Activity »
All lines of the entries with "variables" in them must be listed.

── Data section

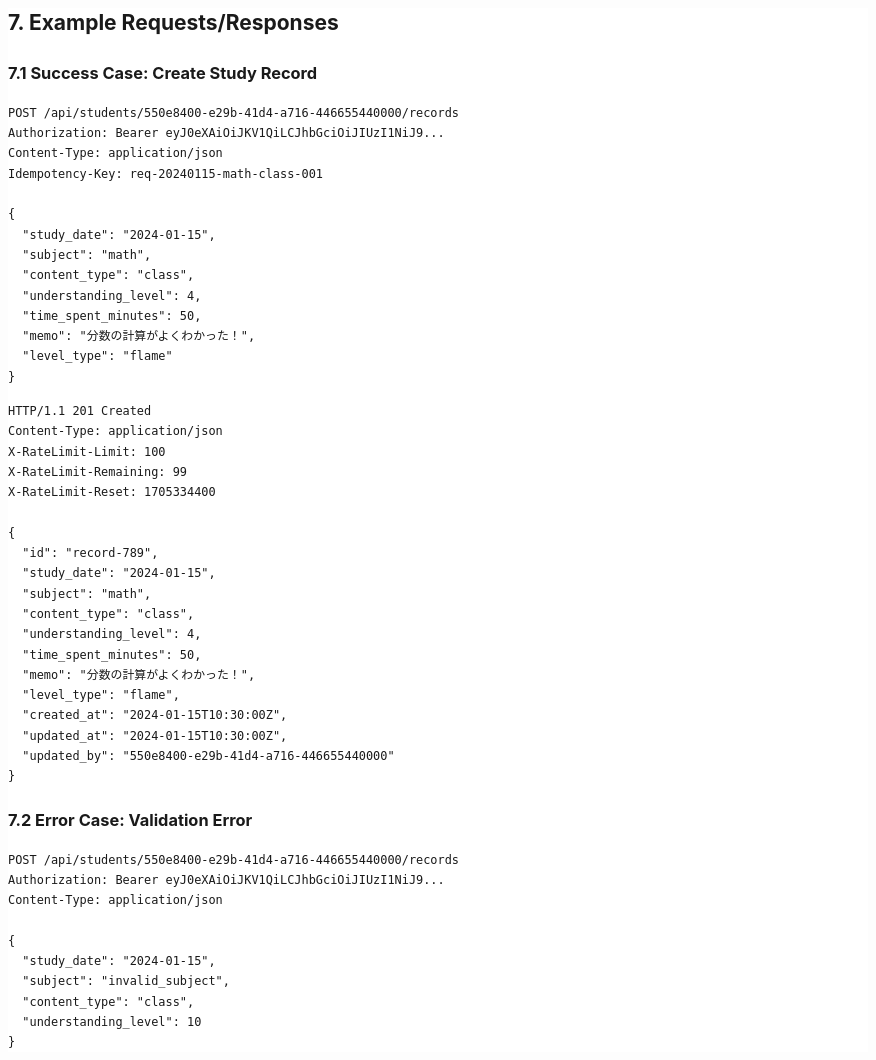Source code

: ## 7. Example Requests/Responses

### 7.1 Success Case: Create Study Record
```http
POST /api/students/550e8400-e29b-41d4-a716-446655440000/records
Authorization: Bearer eyJ0eXAiOiJKV1QiLCJhbGciOiJIUzI1NiJ9...
Content-Type: application/json
Idempotency-Key: req-20240115-math-class-001

{
  "study_date": "2024-01-15",
  "subject": "math",
  "content_type": "class",
  "understanding_level": 4,
  "time_spent_minutes": 50,
  "memo": "分数の計算がよくわかった！",
  "level_type": "flame"
}
```

```http
HTTP/1.1 201 Created
Content-Type: application/json
X-RateLimit-Limit: 100
X-RateLimit-Remaining: 99
X-RateLimit-Reset: 1705334400

{
  "id": "record-789",
  "study_date": "2024-01-15",
  "subject": "math",
  "content_type": "class",
  "understanding_level": 4,
  "time_spent_minutes": 50,
  "memo": "分数の計算がよくわかった！",
  "level_type": "flame",
  "created_at": "2024-01-15T10:30:00Z",
  "updated_at": "2024-01-15T10:30:00Z",
  "updated_by": "550e8400-e29b-41d4-a716-446655440000"
}
```

### 7.2 Error Case: Validation Error
```http
POST /api/students/550e8400-e29b-41d4-a716-446655440000/records
Authorization: Bearer eyJ0eXAiOiJKV1QiLCJhbGciOiJIUzI1NiJ9...
Content-Type: application/json

{
  "study_date": "2024-01-15",
  "subject": "invalid_subject",
  "content_type": "class",
  "understanding_level": 10
}
```

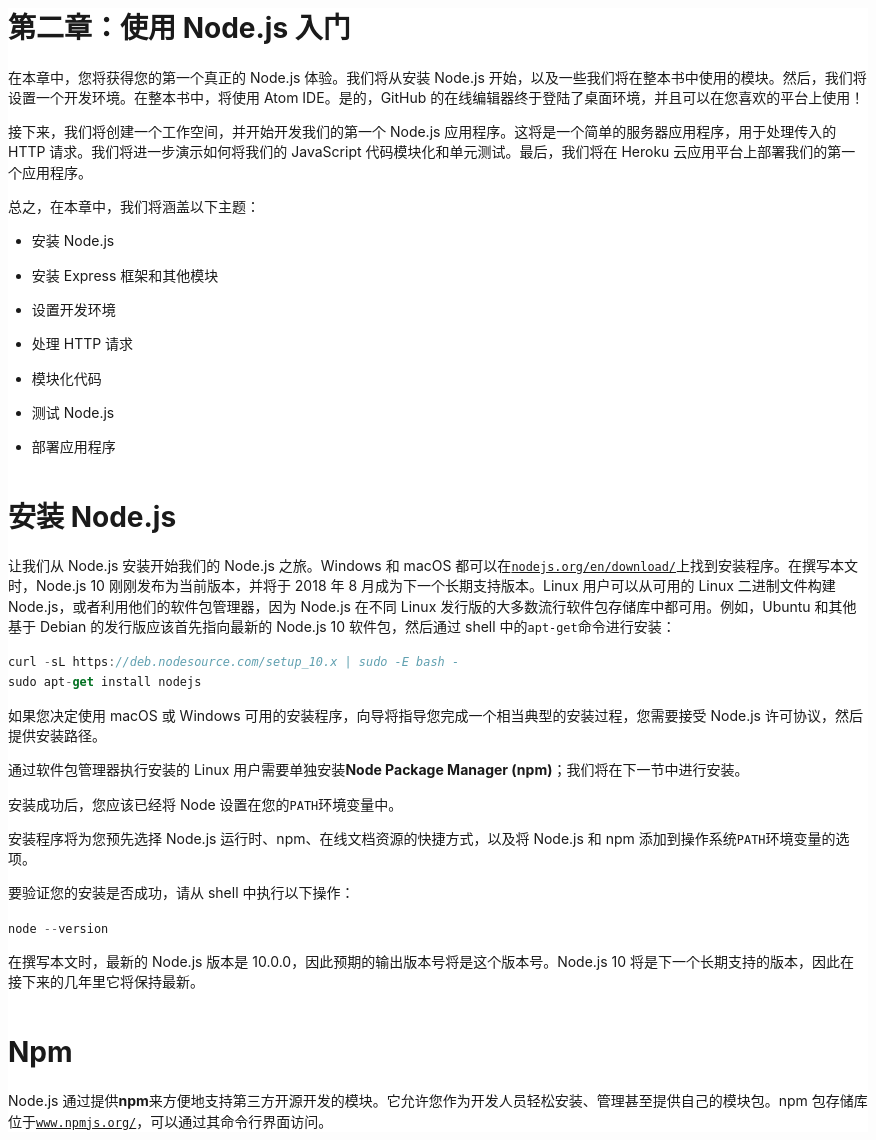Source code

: # 第二章：使用 Node.js 入门

在本章中，您将获得您的第一个真正的 Node.js 体验。我们将从安装 Node.js 开始，以及一些我们将在整本书中使用的模块。然后，我们将设置一个开发环境。在整本书中，将使用 Atom IDE。是的，GitHub 的在线编辑器终于登陆了桌面环境，并且可以在您喜欢的平台上使用！

接下来，我们将创建一个工作空间，并开始开发我们的第一个 Node.js 应用程序。这将是一个简单的服务器应用程序，用于处理传入的 HTTP 请求。我们将进一步演示如何将我们的 JavaScript 代码模块化和单元测试。最后，我们将在 Heroku 云应用平台上部署我们的第一个应用程序。

总之，在本章中，我们将涵盖以下主题：

+   安装 Node.js

+   安装 Express 框架和其他模块

+   设置开发环境

+   处理 HTTP 请求

+   模块化代码

+   测试 Node.js

+   部署应用程序

# 安装 Node.js

让我们从 Node.js 安装开始我们的 Node.js 之旅。Windows 和 macOS 都可以在[`nodejs.org/en/download/`](https://nodejs.org/en/download/)上找到安装程序。在撰写本文时，Node.js 10 刚刚发布为当前版本，并将于 2018 年 8 月成为下一个长期支持版本。Linux 用户可以从可用的 Linux 二进制文件构建 Node.js，或者利用他们的软件包管理器，因为 Node.js 在不同 Linux 发行版的大多数流行软件包存储库中都可用。例如，Ubuntu 和其他基于 Debian 的发行版应该首先指向最新的 Node.js 10 软件包，然后通过 shell 中的`apt-get`命令进行安装：

```js
curl -sL https://deb.nodesource.com/setup_10.x | sudo -E bash -
sudo apt-get install nodejs
```

如果您决定使用 macOS 或 Windows 可用的安装程序，向导将指导您完成一个相当典型的安装过程，您需要接受 Node.js 许可协议，然后提供安装路径。

通过软件包管理器执行安装的 Linux 用户需要单独安装**Node Package Manager (npm)**；我们将在下一节中进行安装。

安装成功后，您应该已经将 Node 设置在您的`PATH`环境变量中。

安装程序将为您预先选择 Node.js 运行时、npm、在线文档资源的快捷方式，以及将 Node.js 和 npm 添加到操作系统`PATH`环境变量的选项。

要验证您的安装是否成功，请从 shell 中执行以下操作：

```js
node --version 
```

在撰写本文时，最新的 Node.js 版本是 10.0.0，因此预期的输出版本号将是这个版本号。Node.js 10 将是下一个长期支持的版本，因此在接下来的几年里它将保持最新。

# Npm

Node.js 通过提供**npm**来方便地支持第三方开源开发的模块。它允许您作为开发人员轻松安装、管理甚至提供自己的模块包。npm 包存储库位于[`www.npmjs.org/`](http://www.npmjs.org/)，可以通过其命令行界面访问。
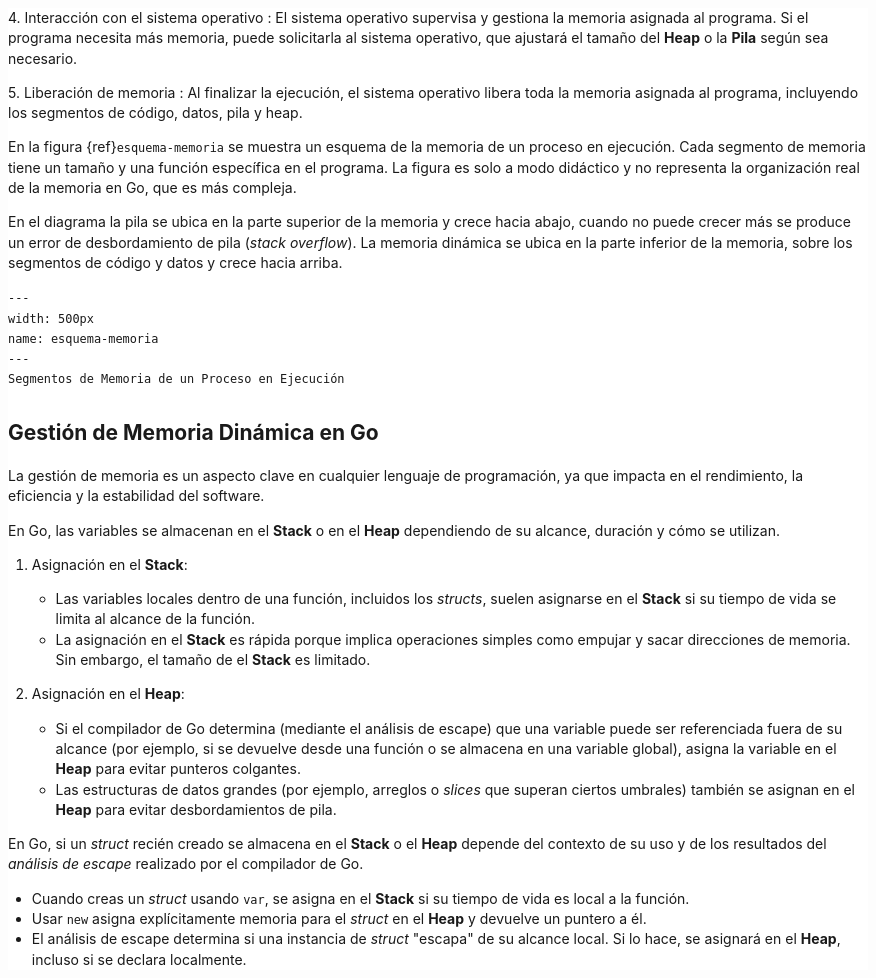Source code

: 4\. Interacción con el sistema operativo
: El sistema operativo supervisa y gestiona la memoria asignada al programa. Si el programa necesita más memoria, puede solicitarla al sistema operativo, que ajustará el tamaño del **Heap** o la **Pila** según sea necesario.

5\. Liberación de memoria
: Al finalizar la ejecución, el sistema operativo libera toda la memoria asignada al programa, incluyendo los segmentos de código, datos, pila y heap.

En la figura {ref}`esquema-memoria` se muestra un esquema de la memoria de un proceso en ejecución. Cada segmento de memoria tiene un tamaño y una función específica en el programa. La figura es solo a modo didáctico y no representa la organización real de la memoria en Go, que es más compleja.

En el diagrama la pila se ubica en la parte superior de la memoria y crece hacia abajo, cuando no puede crecer más se produce un error de desbordamiento de pila (_stack overflow_). La memoria dinámica se ubica en la parte inferior de la memoria, sobre los segmentos de código y datos y crece hacia arriba.

```{figure} ../assets/images/MemoriaSegmentos.svg
---
width: 500px
name: esquema-memoria
---
Segmentos de Memoria de un Proceso en Ejecución
```

## Gestión de Memoria Dinámica en Go

La gestión de memoria es un aspecto clave en cualquier lenguaje de programación, ya que impacta en el rendimiento, la eficiencia y la estabilidad del software.

En Go, las variables se almacenan en el **Stack** o en el **Heap** dependiendo de su alcance, duración y cómo se utilizan.

1. Asignación en el **Stack**:
   - Las variables locales dentro de una función, incluidos los _structs_, suelen asignarse en el **Stack** si su tiempo de vida se limita al alcance de la función.
   - La asignación en el **Stack** es rápida porque implica operaciones simples como empujar y sacar direcciones de memoria. Sin embargo, el tamaño de el **Stack** es limitado.

2. Asignación en el **Heap**:
   - Si el compilador de Go determina (mediante el análisis de escape) que una variable puede ser referenciada fuera de su alcance (por ejemplo, si se devuelve desde una función o se almacena en una variable global), asigna la variable en el **Heap** para evitar punteros colgantes.
   - Las estructuras de datos grandes (por ejemplo, arreglos o _slices_ que superan ciertos umbrales) también se asignan en el **Heap** para evitar desbordamientos de pila.

En Go, si un _struct_ recién creado se almacena en el **Stack** o el **Heap** depende del contexto de su uso y de los resultados del _análisis de escape_ realizado por el compilador de Go.
- Cuando creas un _struct_ usando `var`, se asigna en el **Stack** si su tiempo de vida es local a la función.
- Usar `new` asigna explícitamente memoria para el _struct_ en el **Heap** y devuelve un puntero a él.
- El análisis de escape determina si una instancia de _struct_ "escapa" de su alcance local. Si lo hace, se asignará en el **Heap**, incluso si se declara localmente.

────

Solution to this exercise »
En Go, las variables se almacenan en el **Stack** o en el **Heap** dependiendo de su alcance, duración y cómo se utilizan.
   - Las variables locales dentro de una función, incluidos los _structs_, suelen asignarse en el **Stack** si su tiempo de vida se limita al alcance de la función.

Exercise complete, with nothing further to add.